First USB 3.0 connected just fine, and connected the USB device to the VM, but diskpart was not showing it. So I went to remove it and try a USB 2.0 controller, that failed to connect since the USB 3.0 was still showing there and I selected to remove it again, which it errored another concurrent task. Makes sense, till refreshing the page told me unprivileged account. I wasn’t sure what this was about, so I decided to open another window and navigate to my center web app… 503 service unavailable:
“503 Service Unavailable (Failed to connect to endpoint: [N7Vmacore4Http20NamedPipeServiceSpecE:0x000055aec30ef1d0] _serverNamespace = / action = Allow _pipeName =/var/run/vmware/vpxd-webserver-pipe)”
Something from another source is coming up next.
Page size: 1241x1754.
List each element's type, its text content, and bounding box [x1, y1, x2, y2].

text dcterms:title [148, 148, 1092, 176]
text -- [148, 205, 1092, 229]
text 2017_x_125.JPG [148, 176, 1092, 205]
What the… rebooting the VCSA showed no success still same error even with an incognito window.. ughh.
I found this thread: https://communities.vmware.com/thread/588755
I was going through this, and decided to try to renew the certs, even though my internal PKI certs were still valide (AFAIK, and checking the cert provided when accessing the page). Now here’s the thing, while I ran the certificate-manager script and renewed all the certs, I noticed my AD server somehow was down. I booted it back up. I’m not exactly sure which fixed it. So I decided to take another snapshot while it was in this “fixed state” and revert to the broken state. After restoring o the broken state nothing was responding at all on the https service from the VCSA, so I gave it a simple reboot (which I did initially before I noticed my AD server was down, for some reason). Sure enough after the reboot everything was working fine with my internal PKI certs.
I guess if you set vCenter to use MS AD as the primary login domain and that domain is not available the web management service becomes unavailable… that kind of sucks. I should have noticed my AD was not operational but I didn’t have monitoring on it 😉 or use my local workstation as a AD member. Mostly just random VMs I have for testing.
Like most people, should have looked at the logs for a better idea of what the root cause was. I threw 2 darts at a dart board and had to revert to find the true root cause. Not the best way to troubleshoot, but sometimes if logs are not available it is another method…